__Exercise prompt__
Before copying the entries, remove the pictures; everything else stays exactly as it is.

○ ○ ○

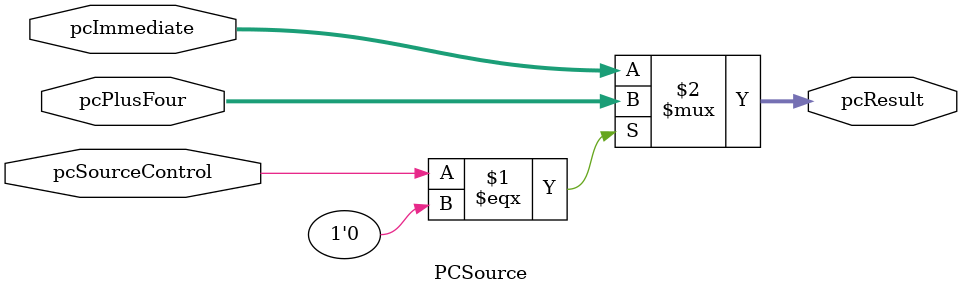
<source format=v>
`default_nettype none

`include "rtl/single_instruction.v"
`include "rtl/pc.v"

module multiple_instructions (
    clk, reset
);

    localparam PROGRAM_MEMORY_SIZE=64;

    input clk, reset;
    reg [31:0] program_memory[PROGRAM_MEMORY_SIZE-1:0];
    
    program_counter ProgramCounter(.clk (clk), .pc_out (pc), .pc_in (pc_in), .reset (reset));
    
    single_instruction single_instr (.clk (clk), .instruction (instruction), .pcNext (pc_next));

    PCNext pcNext(.in (pc), .out (pc_next));

    PCSource pcSource(.pcPlusFour (pc_next), .pcImmediate (pcImmediate), .pcResult (pc_in), .pcSourceControl (pcSourceControl));

    PCControl pcControl(.opcode (opcode), .pcSourceControl (pcSourceControl));

    wire [31:0] instruction;
    wire [31:0] pc, pc_in;

    assign instruction=program_memory[(pc>>2)];

    wire [31:0] pc_next;
    wire [31:0] pcImmediate = {jal_offset}+pc;
    wire [31:0] jal_offset = {{12{instruction[31]}},instruction[31:12]};

    wire [6:0] opcode = instruction[6:0];

    wire pcSourceControl;

endmodule

module PCControl(opcode, pcSourceControl);
	input wire [6:0] opcode;
	output wire pcSourceControl;
	assign pcSourceControl=(opcode === 7'b 1101111)? 1'b 1: 1'b 0;
endmodule

module PCNext(in, out);
	input [31:0] in;
	output [31:0] out;
	assign out=in+4;
endmodule

module PCSource (pcPlusFour, pcImmediate, pcSourceControl, pcResult);
	input [31:0] pcPlusFour, pcImmediate;
	input pcSourceControl;
	output [31:0] pcResult;
	
	assign pcResult=(pcSourceControl === 1'b 0)? pcPlusFour : pcImmediate;

endmodule

</source>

○ ○ ○

__The answer__
<source format=v>
`default_nettype none

`include "rtl/single_instruction.v"
`include "rtl/pc.v"

module multiple_instructions (
    clk, reset
);

    localparam PROGRAM_MEMORY_SIZE=64;

    input clk, reset;
    reg [31:0] program_memory[PROGRAM_MEMORY_SIZE-1:0];
    
    program_counter ProgramCounter(.clk (clk), .pc_out (pc), .pc_in (pc_in), .reset (reset));
    
    single_instruction single_instr (.clk (clk), .instruction (instruction), .pcNext (pc_next));

    PCNext pcNext(.in (pc), .out (pc_next));

    PCSource pcSource(.pcPlusFour (pc_next), .pcImmediate (pcImmediate), .pcResult (pc_in), .pcSourceControl (pcSourceControl));

    PCControl pcControl(.opcode (opcode), .pcSourceControl (pcSourceControl));

    wire [31:0] instruction;
    wire [31:0] pc, pc_in;

    assign instruction=program_memory[(pc>>2)];

    wire [31:0] pc_next;
    wire [31:0] pcImmediate = {jal_offset}+pc;
    wire [31:0] jal_offset = {{12{instruction[31]}},instruction[31:12]};

    wire [6:0] opcode = instruction[6:0];

    wire pcSourceControl;

endmodule

module PCControl(opcode, pcSourceControl);
	input wire [6:0] opcode;
	output wire pcSourceControl;
	assign pcSourceControl=(opcode === 7'b 1101111)? 1'b 1: 1'b 0;
endmodule

module PCNext(in, out);
	input [31:0] in;
	output [31:0] out;
	assign out=in+4;
endmodule

module PCSource (pcPlusFour, pcImmediate, pcSourceControl, pcResult);
	input [31:0] pcPlusFour, pcImmediate;
	input pcSourceControl;
	output [31:0] pcResult;
	
	assign pcResult=(pcSourceControl === 1'b 0)? pcPlusFour : pcImmediate;

endmodule

</source>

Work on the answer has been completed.